Looking back: 4 money moves I made this year that changed my whole future
What did your life look like a year ago?
And no, I’m not talking about your embarrassing Facebook status or which cringe-worthy photos you were tagged in. I’m talking about your career and finances: Where were you a year ago, and what were your goals for today?
In this fast-paced world, I’m always looking forward: To the next deadline, event, happy hour or trip. I barely have time to reflect on what I had for breakfast, let alone what life was like a year ago.
It might not be Throwback Thursday quite yet, but with my birthday coming up (the big 2-4!), I’m taking this week to reflect on where I’ve been, how far I’ve come and what I learned along the way. You should do the same.
I remember exactly what I was doing last year, the night before my 23rd birthday. I was trying really, really hard not to cry.
It was like the universe was playing some type of belated April Fools’ prank on me: I had recently been laid off and was barely scraping by on my unemployment insurance. Life was less than great, and to celebrate my birthday, I watched a record number — six! — episodes of “Law and Order” (an accomplishment I’m still kind of proud of). I felt like my dreams of making it as a reporter in New York City were over, and not a bone in my body wanted to celebrate that.
But things changed for me in a New York minute, and my birthday this year will likely involve more mimosas and less moping.
So, what did I learn from the whole experience?
We all encounter setbacks; what will make us successful, though, is establishing good habits despite those setbacks. Here are the biggest money moves I’ve made so far, and ones you should really, really make as well:
1. Establish a savings cushion
Nothing screams, “You should have saved more!” than eating Cup Noodles five nights in a row for dinner. Trust me.
While I try to believe in the power of positive thinking, things go wrong. You might get sick or lose your job, and when that happens, you’ll need some cash to cover your monthly expenses.
Your emergency savings account should have enough to cover four to seven months of expenses. Automate your savings contributions to avoid temptation, and consider it a “peace of mind payment” — you’ll have funds to fall back on when things go awry. Stash it in a high-yield savings account to really maximize your money.
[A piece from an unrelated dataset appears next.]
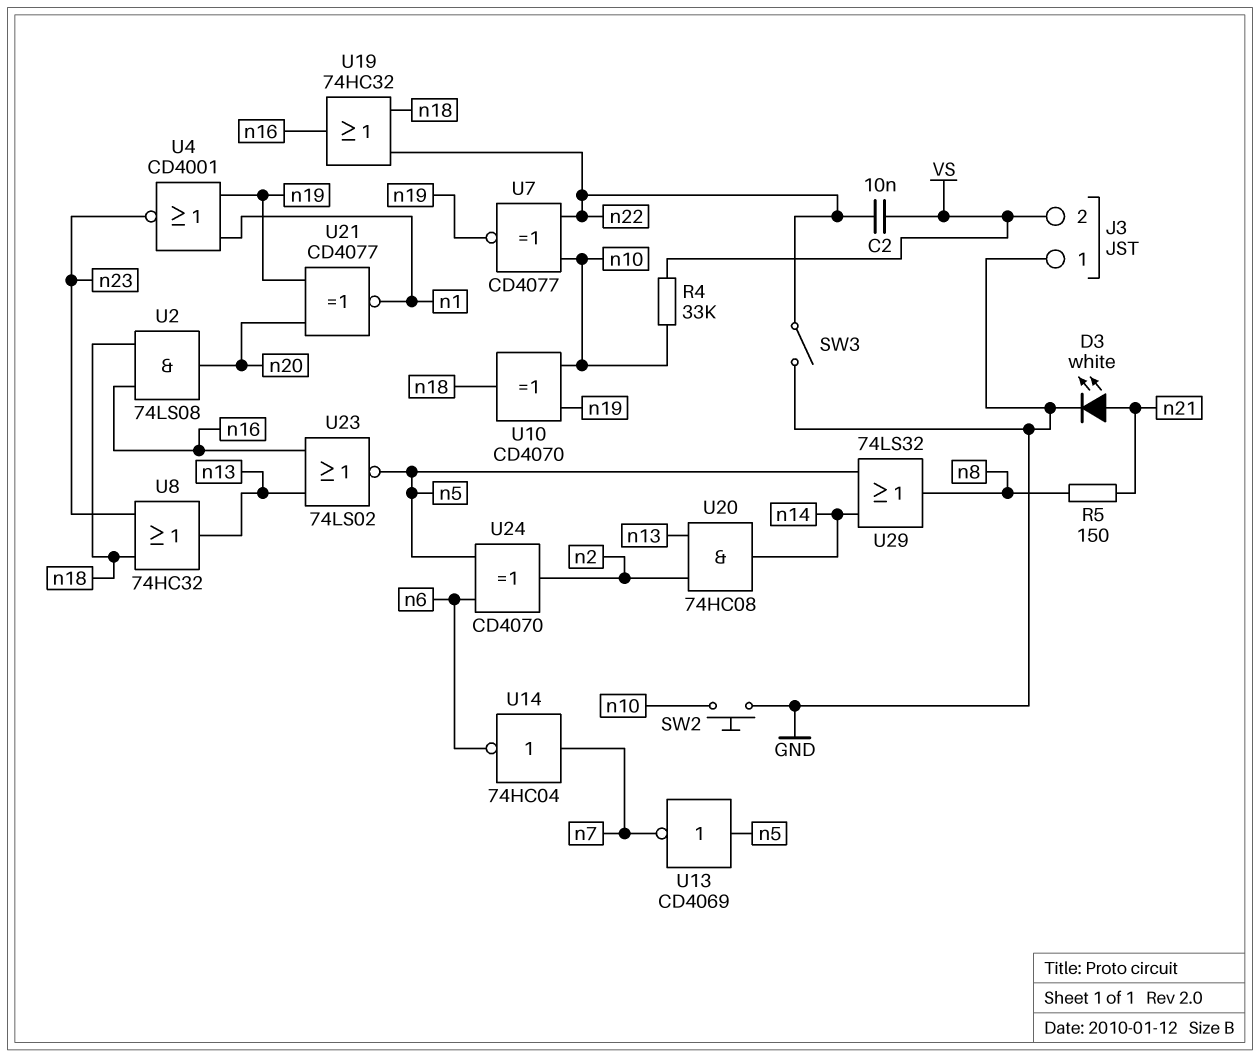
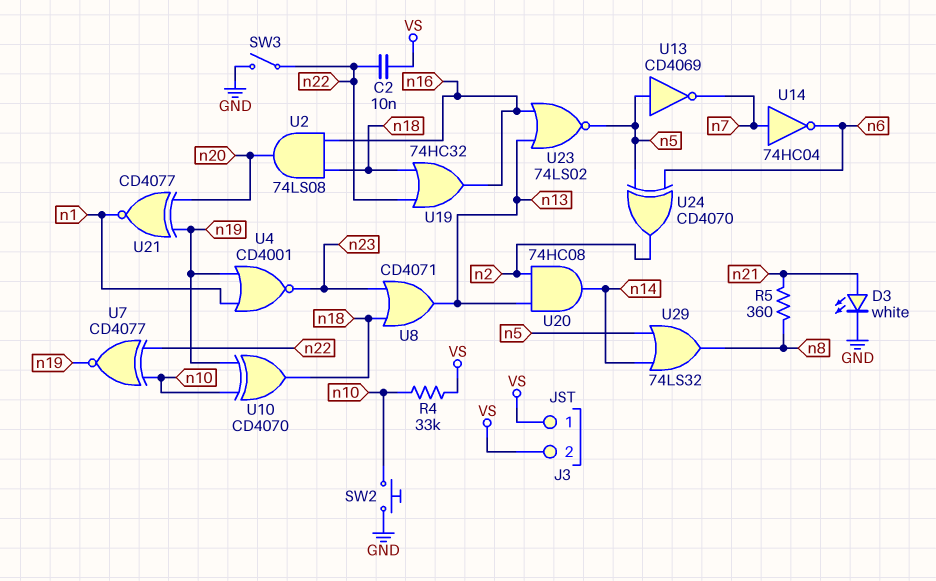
J3 pin 1: GND -> VS
R5: 150 (n8, n21) -> 360 (n8, n21)
U8: OR 74HC32 (in n18, in n23, out n13) -> OR CD4071 (in n18, in n23, out n13)

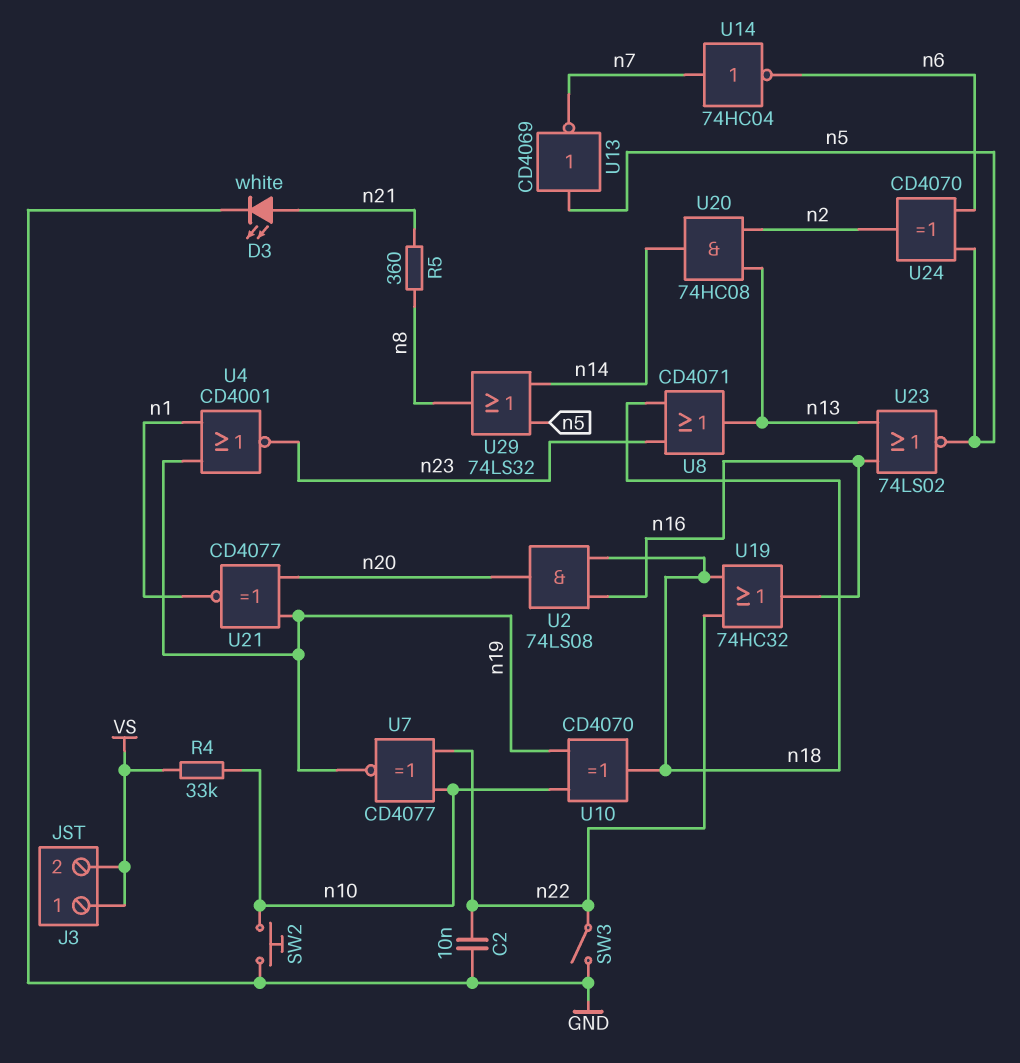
C2: 10nF (VS, n22) -> 10nF (GND, n22)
2. Contribute to your retirement fund
Contributing to a 401(k) might sound like something you don’t have to worry about for years. But it’s not. As soon as you’re eligible, you should start making contributions to a retirement account. If your employer doesn’t offer a 401(k), consider opening an IRA.
While college was great at teaching me the Pythagorean theorem (because we all know how relevant that information is), they failed to mention the power of compounding interest. Stash that cash now, and watch it grow.
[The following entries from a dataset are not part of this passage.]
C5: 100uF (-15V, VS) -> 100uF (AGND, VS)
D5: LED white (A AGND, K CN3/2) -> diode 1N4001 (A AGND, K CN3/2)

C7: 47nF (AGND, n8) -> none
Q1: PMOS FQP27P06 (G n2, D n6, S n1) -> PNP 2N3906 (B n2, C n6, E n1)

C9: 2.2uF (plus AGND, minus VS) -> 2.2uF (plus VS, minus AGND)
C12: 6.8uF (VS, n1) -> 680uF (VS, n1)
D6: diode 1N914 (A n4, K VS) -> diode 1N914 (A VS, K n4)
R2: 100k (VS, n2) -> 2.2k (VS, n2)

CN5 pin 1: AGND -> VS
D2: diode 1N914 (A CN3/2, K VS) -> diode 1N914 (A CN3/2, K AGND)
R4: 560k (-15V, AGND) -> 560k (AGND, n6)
I don’t even miss the portion of my paycheck that goes straight into my 401(k), because I never see it! It might sound like a lame use of your cash now, but when you’re kicking it poolside after retiring early, you’ll be so glad you started socking away cash as soon as you started piling up those paychecks.
3. Start building credit
Millennials have a reputation for being scared of a lot of things. Like commitment and gluten.
Another thing we’re notoriously fearful of? Credit cards. The thought of racking up a bunch of debt you can’t pay off is truly terrifying. But good credit is something you need to have by your mid-20s if you ever want to purchase a home or car (and duh, don’t we all?).
Tackle your fear by choosing a credit card with no annual fee, and then using that card only for one monthly expense you know you can pay off on time, every time. Link your credit card to your Netflix and Spotify accounts, for example, and voila! You’ll be well on your way to building great credit in no time.
4. Get off your parents’ payroll
This one is going to hurt. It just is. But by your mid-20s, you need to strive to be financially independent! Because is it really #adulting if your parents still pay for your cellphone?
It’s satisfying to say you’re totally independent. Also, it’s basically a rite of passage for 20-somethings to complain together about having to pinch pennies. Do you really want to miss out on that!? Getting off your parents’ payroll also forces you to live within your means, which is essential for the state of your finances.
Feeling like a failure because you’ve fallen off your budget or dipped into your savings? Don’t.
Everybody struggles. Everybody has chapters in their story that they’d rather not read aloud. And what you see on social media is somebody’s highlight reel, not their bloopers. When you’re young, it can be easy to forget that.
Last year, my financial situation was bleak. But in one short year, I changed my trajectory by learning from my mistakes and facing my fears. You can, too!